Белая тигрица у меня внутри поспешила вперед. Можно было либо держаться изо всех сил, либо выйти. В нормальной ситуации я выбрала бы первое, но я не могла себе позволить вдруг свалиться на пол и задергаться. У меня уже бывала почти-перемена, когда кровь хлестала из-под ногтей. Если я устрою это при полиции Вегаса, то отстранение от дела будет еще не худшим исходом.
Я встала. Тигрица уже бежала бегом, так что черные полосы сливались с белым мехом.
— Анита, тебе нехорошо? — спросил Эдуард, чуть отодвигаясь от стены.
Я покачала головой:
— Просто надо подышать.
Женщина с той стороны стола открыла глаза и сказала:
— Ты сильная, но ты новая. Еще не научилась собой владеть.
Я подошла к двери, ударила ее всем телом.
— Нажми звонок, — сказал мне Эдуард. Он придвинулся ближе ко мне и к подозреваемой.
Я стала нашаривать кнопку, услышала, как звонок загудел. И ничего не произошло. Кто-то должен был нас выпустить, и до сих пор я ничего против этого не имела. Я представила себе мысленно кирпичную стену поперек тигриной тропы у меня в голове — тигрица остановилась и зарычала на стену.
Пульс колотился у меня в глотке, но уже ощущалось облегчение сквозь удары.

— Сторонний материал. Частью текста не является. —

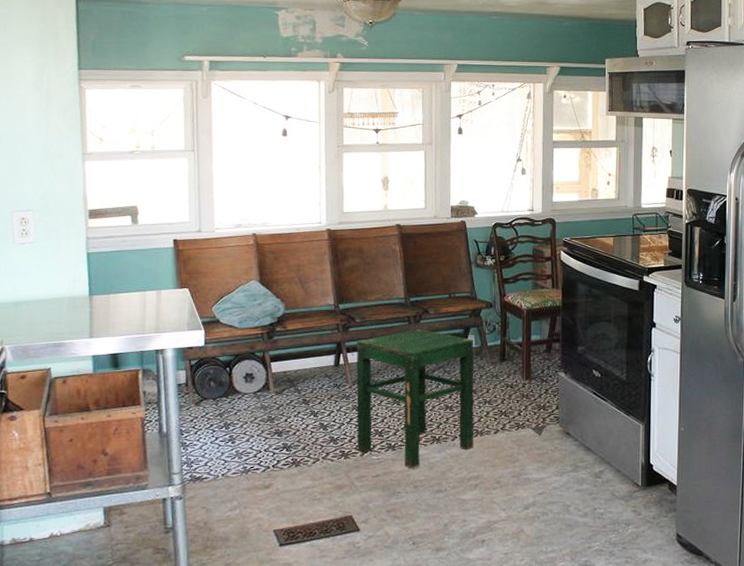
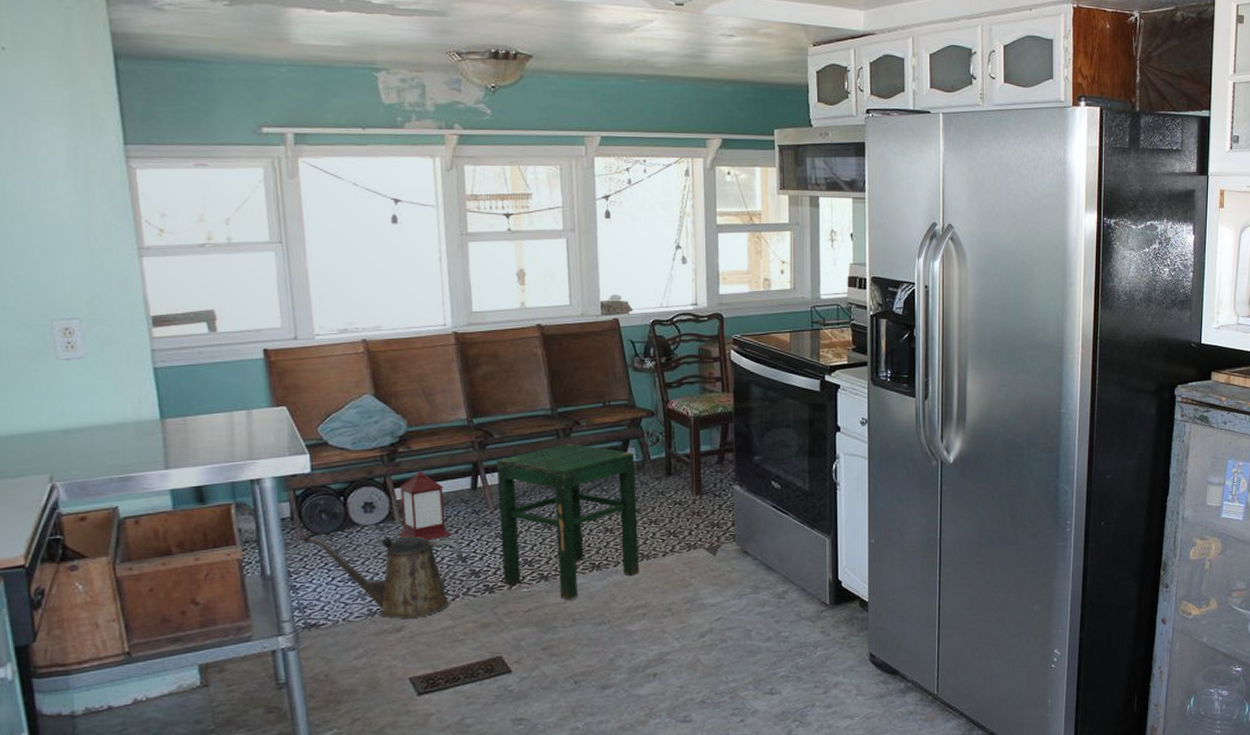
watering can: none [199,401,324,477] -> present [309,536,462,618]
lantern: none [271,338,315,409] -> present [397,459,451,541]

Я умею это делать, я месяцами отрабатывала контроль над моими зверями, чтобы выезжать из города без свиты оборотней, помогающих мне держать в узде внутреннюю борьбу. Что же такого в этих тигрицах, что с ними настолько труднее? Или просто я слишком далеко от Жан-Клода и ареала нашей власти? От этой мысли снова зачастил пульс. Что, если я не смогу сдержать свои силы просто потому, что слишком далеко от… своего мастера?
Вот не надо было об этом думать. Тигрица у меня в голове припала на задние лапы, до самой земли в этом несуществующем месте. Я ощутила, как напряглось ее тело для прыжка, и слишком поздно поняла свою ошибку. Тигры умеют прыгать вверх на восемнадцать-двадцать футов, и стену я построила слишком низкую. Одним мускулистым прыжком она перемахнула этот барьер и припустила по тропе. А в конце тропы со всей своей силой налетит на меня. Эффект — как от грузовика, въехавшего в тебя изнутри.